Question

A strip of nickel metal is placed in a \[1\] molar solution \[Ni\left( {NO{}_3} \right){}_2\]and a trip of silver metal is placed in \[1\] molar of \[AgNO{}_3\]. An electrochemical cell is created when two solutions are connected by a salt bridge and two strips are connected by wires of a voltmeter.
A.Write the balanced equation for overall reaction occurring in the cell and calculate the cell potential.
B.Calculate the cell potential, E at \[25^\circ \] Celsius for the cell if the initial concentration if \[Ni\left( {NO{}_3} \right){}_2\] is \[0.100\] molar and initial concentration of \[AgNO{}_3\]is \[1.00\] molar
\[[E^\circ {}_{\dfrac{{Ni{}^{2 + }}}{{Ni}}} = - 0.25;E^\circ {}_{\dfrac{{Ag}}{{Ag}}} = 0.80V,Log10{}^{ - 1} = - 1]\].

Answer 1

Hint: First we will equate the ionization of nickel and silver to find the overall reaction and balance it. Then by using the formula we will find the\[E{}_{cell}\]of the overall reaction and then find the cell potential of both the given solution at the given concentration.

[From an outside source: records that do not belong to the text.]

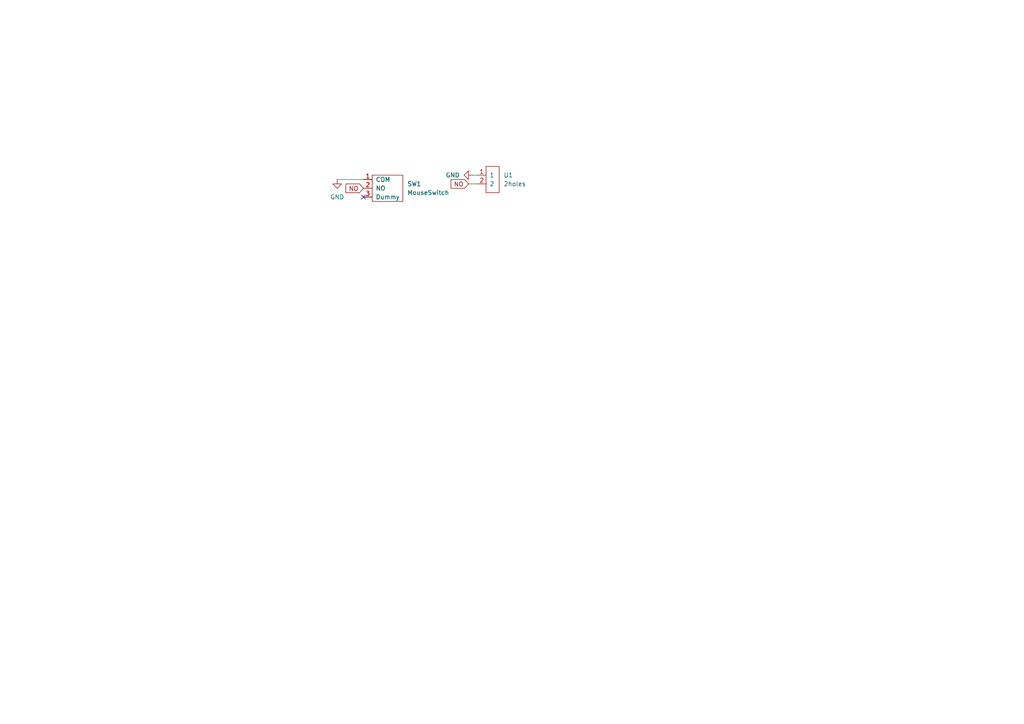
<source format=kicad_sch>
(kicad_sch (version 20211123) (generator eeschema)

  (uuid e63e39d7-6ac0-4ffd-8aa3-1841a4541b55)

  (paper "A4")

  


  (no_connect (at 105.41 57.15) (uuid 476f9437-4a89-4d76-af91-e2a134b95e6f))

  (wire (pts (xy 137.16 50.8) (xy 138.43 50.8))
    (stroke (width 0) (type default) (color 0 0 0 0))
    (uuid 0292d213-f089-4a64-bdb6-963062b4ee46)
  )
  (wire (pts (xy 97.79 52.07) (xy 105.41 52.07))
    (stroke (width 0) (type default) (color 0 0 0 0))
    (uuid 1bbee457-a6b3-4f68-8607-daa9c3f4a984)
  )
  (wire (pts (xy 135.89 53.34) (xy 138.43 53.34))
    (stroke (width 0) (type default) (color 0 0 0 0))
    (uuid 9e492175-010b-4adc-bf9c-fd9498ae4128)
  )

  (global_label "NO" (shape input) (at 105.41 54.61 180) (fields_autoplaced)
    (effects (font (size 1.27 1.27)) (justify right))
    (uuid 9801eb15-6862-454f-b202-4b231ccee0b3)
    (property "Intersheet References" "${INTERSHEET_REFS}" (id 0) (at 100.3359 54.6894 0)
      (effects (font (size 1.27 1.27)) (justify right) hide)
    )
  )
  (global_label "NO" (shape input) (at 135.89 53.34 180) (fields_autoplaced)
    (effects (font (size 1.27 1.27)) (justify right))
    (uuid 9c58f1c6-56e4-46de-bce8-0f76d612e7ed)
    (property "Intersheet References" "${INTERSHEET_REFS}" (id 0) (at 130.8159 53.2606 0)
      (effects (font (size 1.27 1.27)) (justify right) hide)
    )
  )

  (symbol (lib_id "power:GND") (at 137.16 50.8 270) (unit 1)
    (in_bom yes) (on_board yes) (fields_autoplaced)
    (uuid 19f7d564-144a-4351-ab55-f701b40972c6)
    (property "Reference" "#PWR0101" (id 0) (at 130.81 50.8 0)
      (effects (font (size 1.27 1.27)) hide)
    )
    (property "Value" "GND" (id 1) (at 133.35 50.7999 90)
      (effects (font (size 1.27 1.27)) (justify right))
    )
    (property "Footprint" "" (id 2) (at 137.16 50.8 0)
      (effects (font (size 1.27 1.27)) hide)
    )
    (property "Datasheet" "" (id 3) (at 137.16 50.8 0)
      (effects (font (size 1.27 1.27)) hide)
    )
    (pin "1" (uuid 32485989-6d23-4806-8975-7d2066fd47bd))
  )

  (symbol (lib_id "power:GND") (at 97.79 52.07 0) (unit 1)
    (in_bom yes) (on_board yes) (fields_autoplaced)
    (uuid 2c570618-7fcc-4d36-99b3-4aca8e6cb2ec)
    (property "Reference" "#PWR0102" (id 0) (at 97.79 58.42 0)
      (effects (font (size 1.27 1.27)) hide)
    )
    (property "Value" "GND" (id 1) (at 97.79 57.15 0))
    (property "Footprint" "" (id 2) (at 97.79 52.07 0)
      (effects (font (size 1.27 1.27)) hide)
    )
    (property "Datasheet" "" (id 3) (at 97.79 52.07 0)
      (effects (font (size 1.27 1.27)) hide)
    )
    (pin "1" (uuid cac9bfaf-befb-4bc4-a856-70ad5898782f))
  )

  (symbol (lib_id "133Library:MouseSwitch") (at 110.49 50.8 0) (unit 1)
    (in_bom yes) (on_board yes) (fields_autoplaced)
    (uuid 511ca6ca-1c86-41e8-b3f2-11a64d5df8db)
    (property "Reference" "SW1" (id 0) (at 118.11 53.3399 0)
      (effects (font (size 1.27 1.27)) (justify left))
    )
    (property "Value" "MouseSwitch" (id 1) (at 118.11 55.8799 0)
      (effects (font (size 1.27 1.27)) (justify left))
    )
    (property "Footprint" "133Library:7305 Socket" (id 2) (at 111.76 59.69 0)
      (effects (font (size 1.27 1.27)) hide)
    )
    (property "Datasheet" "" (id 3) (at 106.68 46.99 0)
      (effects (font (size 1.27 1.27)) hide)
    )
    (pin "1" (uuid 7e8eac31-6145-4cd6-8741-61a068767f13))
    (pin "2" (uuid 4e7ee89e-e3bd-4c59-a6e1-e370f451c381))
    (pin "3" (uuid b2c5b0a8-32de-45f7-9091-78722b095b5b))
  )

  (symbol (lib_id "133Library:2holes") (at 138.43 48.26 0) (unit 1)
    (in_bom yes) (on_board yes) (fields_autoplaced)
    (uuid f508a62c-3c21-46de-b321-51b8800cff11)
    (property "Reference" "U1" (id 0) (at 146.05 50.7999 0)
      (effects (font (size 1.27 1.27)) (justify left))
    )
    (property "Value" "2holes" (id 1) (at 146.05 53.3399 0)
      (effects (font (size 1.27 1.27)) (justify left))
    )
    (property "Footprint" "133Library:2holes" (id 2) (at 138.43 48.26 0)
      (effects (font (size 1.27 1.27)) hide)
    )
    (property "Datasheet" "" (id 3) (at 138.43 48.26 0)
      (effects (font (size 1.27 1.27)) hide)
    )
    (pin "1" (uuid 3850e2d4-b49e-4213-938e-107014b88c2f))
    (pin "2" (uuid 5379d081-922a-4828-9d43-7b2f2572d06c))
  )

  (sheet_instances
    (path "/" (page "1"))
  )

  (symbol_instances
    (path "/19f7d564-144a-4351-ab55-f701b40972c6"
      (reference "#PWR0101") (unit 1) (value "GND") (footprint "")
    )
    (path "/2c570618-7fcc-4d36-99b3-4aca8e6cb2ec"
      (reference "#PWR0102") (unit 1) (value "GND") (footprint "")
    )
    (path "/511ca6ca-1c86-41e8-b3f2-11a64d5df8db"
      (reference "SW1") (unit 1) (value "MouseSwitch") (footprint "133Library:7305 Socket")
    )
    (path "/f508a62c-3c21-46de-b321-51b8800cff11"
      (reference "U1") (unit 1) (value "2holes") (footprint "133Library:2holes")
    )
  )
)

</source>
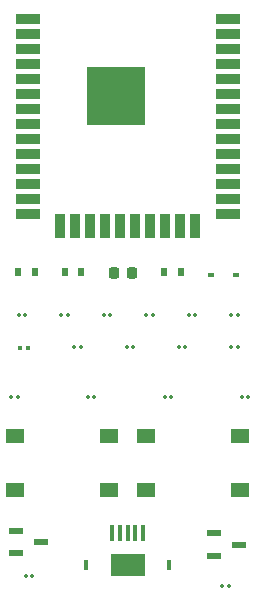
<source format=gtp>
%TF.GenerationSoftware,KiCad,Pcbnew,(5.99.0-11435-g252647e93c)*%
%TF.CreationDate,2021-07-20T11:27:31+10:00*%
%TF.ProjectId,ESP32 Clone devkit,45535033-3220-4436-9c6f-6e6520646576,1*%
%TF.SameCoordinates,Original*%
%TF.FileFunction,Paste,Top*%
%TF.FilePolarity,Positive*%
%FSLAX46Y46*%
G04 Gerber Fmt 4.6, Leading zero omitted, Abs format (unit mm)*
G04 Created by KiCad (PCBNEW (5.99.0-11435-g252647e93c)) date 2021-07-20 11:27:31*
%MOMM*%
%LPD*%
G01*
G04 APERTURE LIST*
G04 Aperture macros list*
%AMRoundRect*
0 Rectangle with rounded corners*
0 $1 Rounding radius*
0 $2 $3 $4 $5 $6 $7 $8 $9 X,Y pos of 4 corners*
0 Add a 4 corners polygon primitive as box body*
4,1,4,$2,$3,$4,$5,$6,$7,$8,$9,$2,$3,0*
0 Add four circle primitives for the rounded corners*
1,1,$1+$1,$2,$3*
1,1,$1+$1,$4,$5*
1,1,$1+$1,$6,$7*
1,1,$1+$1,$8,$9*
0 Add four rect primitives between the rounded corners*
20,1,$1+$1,$2,$3,$4,$5,0*
20,1,$1+$1,$4,$5,$6,$7,0*
20,1,$1+$1,$6,$7,$8,$9,0*
20,1,$1+$1,$8,$9,$2,$3,0*%
G04 Aperture macros list end*
%ADD10R,0.300000X0.850000*%
%ADD11R,2.900000X1.900000*%
%ADD12R,0.400000X1.350000*%
%ADD13R,5.000000X5.000000*%
%ADD14R,2.000000X0.900000*%
%ADD15R,0.900000X2.000000*%
%ADD16RoundRect,0.067500X-0.067500X-0.067500X0.067500X-0.067500X0.067500X0.067500X-0.067500X0.067500X0*%
%ADD17RoundRect,0.067500X0.067500X0.067500X-0.067500X0.067500X-0.067500X-0.067500X0.067500X-0.067500X0*%
%ADD18R,1.550000X1.300000*%
%ADD19R,1.300000X0.600000*%
%ADD20R,0.600000X0.700000*%
%ADD21R,0.600000X0.450000*%
%ADD22RoundRect,0.218750X-0.218750X-0.256250X0.218750X-0.256250X0.218750X0.256250X-0.218750X0.256250X0*%
%ADD23RoundRect,0.079500X-0.079500X-0.100500X0.079500X-0.100500X0.079500X0.100500X-0.079500X0.100500X0*%
G04 APERTURE END LIST*
D10*
%TO.C,J1*%
X86162000Y-117326000D03*
X93162000Y-117326000D03*
D11*
X89662000Y-117326000D03*
D12*
X90312000Y-114651000D03*
X90962000Y-114651000D03*
X89662000Y-114651000D03*
X89012000Y-114651000D03*
X88362000Y-114651000D03*
%TD*%
D13*
%TO.C,MOD1*%
X88677000Y-77620000D03*
D14*
X98177000Y-87630000D03*
X98177000Y-86360000D03*
X98177000Y-85090000D03*
X98177000Y-83820000D03*
X98177000Y-82550000D03*
X98177000Y-81280000D03*
X98177000Y-80010000D03*
X98177000Y-78740000D03*
X98177000Y-77470000D03*
X98177000Y-76200000D03*
X98177000Y-74930000D03*
X98177000Y-73660000D03*
X98177000Y-72390000D03*
X98177000Y-71120000D03*
X81177000Y-87630000D03*
X81177000Y-86360000D03*
X81177000Y-85090000D03*
X81177000Y-83820000D03*
X81177000Y-82550000D03*
X81177000Y-81280000D03*
X81177000Y-80010000D03*
X81177000Y-78740000D03*
X81177000Y-77470000D03*
X81177000Y-76200000D03*
X81177000Y-74930000D03*
X81177000Y-73660000D03*
X81177000Y-72390000D03*
D15*
X95392000Y-88630000D03*
X94122000Y-88630000D03*
X92852000Y-88630000D03*
X91582000Y-88630000D03*
X90312000Y-88630000D03*
X89042000Y-88630000D03*
X87772000Y-88630000D03*
X86502000Y-88630000D03*
X85232000Y-88630000D03*
X83962000Y-88630000D03*
D14*
X81177000Y-71120000D03*
%TD*%
D16*
%TO.C,C20*%
X84043640Y-96215200D03*
X84593640Y-96215200D03*
%TD*%
D17*
%TO.C,C15*%
X80335800Y-103124000D03*
X79785800Y-103124000D03*
%TD*%
D18*
%TO.C,SW2*%
X99191000Y-110962000D03*
X91241000Y-110962000D03*
X99191000Y-106462000D03*
X91241000Y-106462000D03*
%TD*%
%TO.C,SW1*%
X88083000Y-110962000D03*
X80133000Y-110962000D03*
X88083000Y-106462000D03*
X80133000Y-106462000D03*
%TD*%
D16*
%TO.C,R26*%
X93337932Y-103124000D03*
X92787932Y-103124000D03*
%TD*%
%TO.C,R25*%
X86836866Y-103124000D03*
X86286866Y-103124000D03*
%TD*%
%TO.C,R24*%
X91788520Y-96215200D03*
X91238520Y-96215200D03*
%TD*%
%TO.C,R23*%
X94546700Y-98907600D03*
X93996700Y-98907600D03*
%TD*%
%TO.C,R22*%
X98196000Y-119126000D03*
X97646000Y-119126000D03*
%TD*%
D17*
%TO.C,R21*%
X81005000Y-118237000D03*
X81555000Y-118237000D03*
%TD*%
%TO.C,R18*%
X98433400Y-96215200D03*
X98983400Y-96215200D03*
%TD*%
D16*
%TO.C,R17*%
X95385960Y-96215200D03*
X94835960Y-96215200D03*
%TD*%
%TO.C,R11*%
X98979400Y-98907600D03*
X98429400Y-98907600D03*
%TD*%
%TO.C,R2*%
X90114000Y-98907600D03*
X89564000Y-98907600D03*
%TD*%
D19*
%TO.C,Q2*%
X96994000Y-114670800D03*
X96994000Y-116570800D03*
X99094000Y-115620800D03*
%TD*%
%TO.C,Q1*%
X80191000Y-114467600D03*
X80191000Y-116367600D03*
X82291000Y-115417600D03*
%TD*%
D20*
%TO.C,D6*%
X80376800Y-92510800D03*
X81776800Y-92510800D03*
%TD*%
%TO.C,D5*%
X84329900Y-92510800D03*
X85729900Y-92510800D03*
%TD*%
%TO.C,D4*%
X92736100Y-92510800D03*
X94136100Y-92510800D03*
%TD*%
D21*
%TO.C,D3*%
X98789200Y-92760800D03*
X96689200Y-92760800D03*
%TD*%
D22*
%TO.C,D1*%
X90040500Y-92580800D03*
X88465500Y-92580800D03*
%TD*%
D16*
%TO.C,C22*%
X80996200Y-96215200D03*
X80446200Y-96215200D03*
%TD*%
D23*
%TO.C,C21*%
X81218600Y-98957600D03*
X80528600Y-98957600D03*
%TD*%
D16*
%TO.C,C19*%
X85681300Y-98907600D03*
X85131300Y-98907600D03*
%TD*%
%TO.C,C14*%
X99839000Y-103124000D03*
X99289000Y-103124000D03*
%TD*%
%TO.C,C9*%
X88191080Y-96215200D03*
X87641080Y-96215200D03*
%TD*%
M02*

</source>
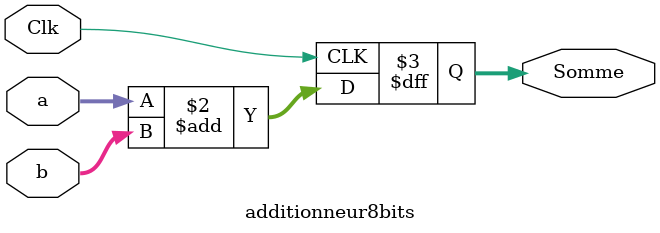
<source format=v>
module additionneur8bits(a, b, Somme,Clk);

input	Clk;

input[7:0] a,b;

output[8:0] Somme;
reg[8:0] Somme;

always @(negedge(Clk))
begin
	Somme <= a + b;
end


endmodule


 
</source>
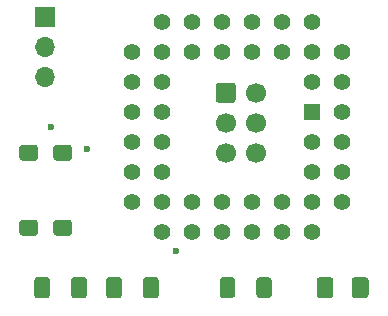
<source format=gts>
%TF.GenerationSoftware,KiCad,Pcbnew,5.1.9+dfsg1-1+deb11u1*%
%TF.CreationDate,2022-12-07T12:34:55+01:00*%
%TF.ProjectId,A600MPU-Adapter,41363030-4d50-4552-9d41-646170746572,2.0*%
%TF.SameCoordinates,Original*%
%TF.FileFunction,Soldermask,Top*%
%TF.FilePolarity,Negative*%
%FSLAX46Y46*%
G04 Gerber Fmt 4.6, Leading zero omitted, Abs format (unit mm)*
G04 Created by KiCad (PCBNEW 5.1.9+dfsg1-1+deb11u1) date 2022-12-07 12:34:55*
%MOMM*%
%LPD*%
G01*
G04 APERTURE LIST*
%ADD10O,1.700000X1.700000*%
%ADD11R,1.700000X1.700000*%
%ADD12C,1.700000*%
%ADD13R,1.422400X1.422400*%
%ADD14C,1.422400*%
%ADD15C,0.600000*%
G04 APERTURE END LIST*
D10*
%TO.C,P2*%
X146000000Y-100280000D03*
X146000000Y-97740000D03*
D11*
X146000000Y-95200000D03*
%TD*%
D12*
%TO.C,P1*%
X163840000Y-106680000D03*
X163840000Y-104140000D03*
X163840000Y-101600000D03*
X161300000Y-106680000D03*
X161300000Y-104140000D03*
G36*
G01*
X160450000Y-102200000D02*
X160450000Y-101000000D01*
G75*
G02*
X160700000Y-100750000I250000J0D01*
G01*
X161900000Y-100750000D01*
G75*
G02*
X162150000Y-101000000I0J-250000D01*
G01*
X162150000Y-102200000D01*
G75*
G02*
X161900000Y-102450000I-250000J0D01*
G01*
X160700000Y-102450000D01*
G75*
G02*
X160450000Y-102200000I0J250000D01*
G01*
G37*
%TD*%
%TO.C,D1*%
G36*
G01*
X171975000Y-118725000D02*
X171975000Y-117475000D01*
G75*
G02*
X172225000Y-117225000I250000J0D01*
G01*
X173150000Y-117225000D01*
G75*
G02*
X173400000Y-117475000I0J-250000D01*
G01*
X173400000Y-118725000D01*
G75*
G02*
X173150000Y-118975000I-250000J0D01*
G01*
X172225000Y-118975000D01*
G75*
G02*
X171975000Y-118725000I0J250000D01*
G01*
G37*
G36*
G01*
X169000000Y-118725000D02*
X169000000Y-117475000D01*
G75*
G02*
X169250000Y-117225000I250000J0D01*
G01*
X170175000Y-117225000D01*
G75*
G02*
X170425000Y-117475000I0J-250000D01*
G01*
X170425000Y-118725000D01*
G75*
G02*
X170175000Y-118975000I-250000J0D01*
G01*
X169250000Y-118975000D01*
G75*
G02*
X169000000Y-118725000I0J250000D01*
G01*
G37*
%TD*%
%TO.C,C1*%
G36*
G01*
X143825000Y-113455001D02*
X143825000Y-112604999D01*
G75*
G02*
X144074999Y-112355000I249999J0D01*
G01*
X145150001Y-112355000D01*
G75*
G02*
X145400000Y-112604999I0J-249999D01*
G01*
X145400000Y-113455001D01*
G75*
G02*
X145150001Y-113705000I-249999J0D01*
G01*
X144074999Y-113705000D01*
G75*
G02*
X143825000Y-113455001I0J249999D01*
G01*
G37*
G36*
G01*
X146700000Y-113455001D02*
X146700000Y-112604999D01*
G75*
G02*
X146949999Y-112355000I249999J0D01*
G01*
X148025001Y-112355000D01*
G75*
G02*
X148275000Y-112604999I0J-249999D01*
G01*
X148275000Y-113455001D01*
G75*
G02*
X148025001Y-113705000I-249999J0D01*
G01*
X146949999Y-113705000D01*
G75*
G02*
X146700000Y-113455001I0J249999D01*
G01*
G37*
%TD*%
%TO.C,C2*%
G36*
G01*
X149545000Y-117459998D02*
X149545000Y-118760002D01*
G75*
G02*
X149295002Y-119010000I-249998J0D01*
G01*
X148469998Y-119010000D01*
G75*
G02*
X148220000Y-118760002I0J249998D01*
G01*
X148220000Y-117459998D01*
G75*
G02*
X148469998Y-117210000I249998J0D01*
G01*
X149295002Y-117210000D01*
G75*
G02*
X149545000Y-117459998I0J-249998D01*
G01*
G37*
G36*
G01*
X146420000Y-117459998D02*
X146420000Y-118760002D01*
G75*
G02*
X146170002Y-119010000I-249998J0D01*
G01*
X145344998Y-119010000D01*
G75*
G02*
X145095000Y-118760002I0J249998D01*
G01*
X145095000Y-117459998D01*
G75*
G02*
X145344998Y-117210000I249998J0D01*
G01*
X146170002Y-117210000D01*
G75*
G02*
X146420000Y-117459998I0J-249998D01*
G01*
G37*
%TD*%
%TO.C,C3*%
G36*
G01*
X146700000Y-107105001D02*
X146700000Y-106254999D01*
G75*
G02*
X146949999Y-106005000I249999J0D01*
G01*
X148025001Y-106005000D01*
G75*
G02*
X148275000Y-106254999I0J-249999D01*
G01*
X148275000Y-107105001D01*
G75*
G02*
X148025001Y-107355000I-249999J0D01*
G01*
X146949999Y-107355000D01*
G75*
G02*
X146700000Y-107105001I0J249999D01*
G01*
G37*
G36*
G01*
X143825000Y-107105001D02*
X143825000Y-106254999D01*
G75*
G02*
X144074999Y-106005000I249999J0D01*
G01*
X145150001Y-106005000D01*
G75*
G02*
X145400000Y-106254999I0J-249999D01*
G01*
X145400000Y-107105001D01*
G75*
G02*
X145150001Y-107355000I-249999J0D01*
G01*
X144074999Y-107355000D01*
G75*
G02*
X143825000Y-107105001I0J249999D01*
G01*
G37*
%TD*%
%TO.C,R1*%
G36*
G01*
X165200000Y-117474999D02*
X165200000Y-118725001D01*
G75*
G02*
X164950001Y-118975000I-249999J0D01*
G01*
X164149999Y-118975000D01*
G75*
G02*
X163900000Y-118725001I0J249999D01*
G01*
X163900000Y-117474999D01*
G75*
G02*
X164149999Y-117225000I249999J0D01*
G01*
X164950001Y-117225000D01*
G75*
G02*
X165200000Y-117474999I0J-249999D01*
G01*
G37*
G36*
G01*
X162100000Y-117474999D02*
X162100000Y-118725001D01*
G75*
G02*
X161850001Y-118975000I-249999J0D01*
G01*
X161049999Y-118975000D01*
G75*
G02*
X160800000Y-118725001I0J249999D01*
G01*
X160800000Y-117474999D01*
G75*
G02*
X161049999Y-117225000I249999J0D01*
G01*
X161850001Y-117225000D01*
G75*
G02*
X162100000Y-117474999I0J-249999D01*
G01*
G37*
%TD*%
D13*
%TO.C,U1*%
X168600000Y-103200000D03*
D14*
X168600000Y-105740000D03*
X168600000Y-108280000D03*
X168600000Y-100660000D03*
X168600000Y-98120000D03*
X171140000Y-105740000D03*
X171140000Y-108280000D03*
X171140000Y-110820000D03*
X171140000Y-103200000D03*
X171140000Y-100660000D03*
X168600000Y-110820000D03*
X166060000Y-110820000D03*
X163520000Y-110820000D03*
X160980000Y-110820000D03*
X158440000Y-110820000D03*
X168600000Y-113360000D03*
X166060000Y-113360000D03*
X163520000Y-113360000D03*
X160980000Y-113360000D03*
X158440000Y-113360000D03*
X155900000Y-113360000D03*
X155900000Y-110820000D03*
X155900000Y-108280000D03*
X155900000Y-105740000D03*
X155900000Y-103200000D03*
X155900000Y-100660000D03*
X155900000Y-95580000D03*
X153360000Y-110820000D03*
X153360000Y-108280000D03*
X153360000Y-105740000D03*
X153360000Y-103200000D03*
X153360000Y-100660000D03*
X153360000Y-98120000D03*
X155900000Y-98120000D03*
X158440000Y-98120000D03*
X160980000Y-98120000D03*
X163520000Y-98120000D03*
X166060000Y-98120000D03*
X171140000Y-98120000D03*
X158440000Y-95580000D03*
X160980000Y-95580000D03*
X163520000Y-95580000D03*
X166060000Y-95580000D03*
X168600000Y-95580000D03*
%TD*%
%TO.C,C4*%
G36*
G01*
X151175000Y-118750002D02*
X151175000Y-117449998D01*
G75*
G02*
X151424998Y-117200000I249998J0D01*
G01*
X152250002Y-117200000D01*
G75*
G02*
X152500000Y-117449998I0J-249998D01*
G01*
X152500000Y-118750002D01*
G75*
G02*
X152250002Y-119000000I-249998J0D01*
G01*
X151424998Y-119000000D01*
G75*
G02*
X151175000Y-118750002I0J249998D01*
G01*
G37*
G36*
G01*
X154300000Y-118750002D02*
X154300000Y-117449998D01*
G75*
G02*
X154549998Y-117200000I249998J0D01*
G01*
X155375002Y-117200000D01*
G75*
G02*
X155625000Y-117449998I0J-249998D01*
G01*
X155625000Y-118750002D01*
G75*
G02*
X155375002Y-119000000I-249998J0D01*
G01*
X154549998Y-119000000D01*
G75*
G02*
X154300000Y-118750002I0J249998D01*
G01*
G37*
%TD*%
D15*
X157100000Y-115000000D03*
X146500000Y-104500000D03*
X149600000Y-106400000D03*
M02*

</source>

Formula used: \[E_{cell}^\circ = E_{cathode}^\circ - E_{anode}^\circ \]

Complete step by step answer:
Let us solve the part one of the question and balance the overall equation;
The ionization of nickel:
\[Ni{}_{(s)} \to Ni_{(aq)}^{2 + } + 2e{}^ - \]
The ionization of silver:
\[2Ag_{(aq)}^ + + 2{e^ - } \to 2Ag{}_{(s)}\]
Hence the total reaction will be
\[Ni{}_{(s)} + 2Ag_{(aq)}^ + \to Ni_{(aq)}^{2 + } + 2Ag{}_{(s)}\]
Let us now solve the cell potential of overall reaction by the formula given below;\[2.5V\]
$
  E_{cell}^\circ = 0.80 - ( - 0.25) \\
  E_{cell}^\circ = 1.05V \\
$
The cell potential is \[Ni\left( {NO{}_3} \right){}_2\] and \[AgNO{}_3\]
\[E{}_{cell} = E_{cell}^\circ - \dfrac{{0.0591}}{2}\log \dfrac{{[Ni{}^{2 + }]}}{{[Ag{}^ + ]{}^2}}\]
We will now substitute the morality of ions:
$
  E{}_{cell} = E_{cell}^\circ - \dfrac{{0.0591}}{2}\log \dfrac{{0.1}}{{(1){}^2}} \\
  E{}_{cell} = 1.05 - \dfrac{{0.0591}}{2} \times (\log 10{}^{ - 1}) \\
  E{}_{cell} = 1.05 - 0.295 \times ( - 1) \\
  E{}_{cell} = 1.05 + 0.0295 \\
  E{}_{cell} = 1.075V \\
$
Hence the cell potential is \[1.075V\]

Note: An electrochemical cell is used for generation of electrical energy from chemical reactions. These cells which produce electric current are called voltaic or galvanic cells.
A cell potential can be assumed through the use of potentials. Cell potential has a range of \[0 - 6\] volts. Cells using water based electrolyte limits cell potential which is less than \[2.5V\](volts) due to very high reactivity of powerful oxidising agents and reducing agents with water that helps produce a higher voltage. Cell potential depends on concentration of reactants and their cell type.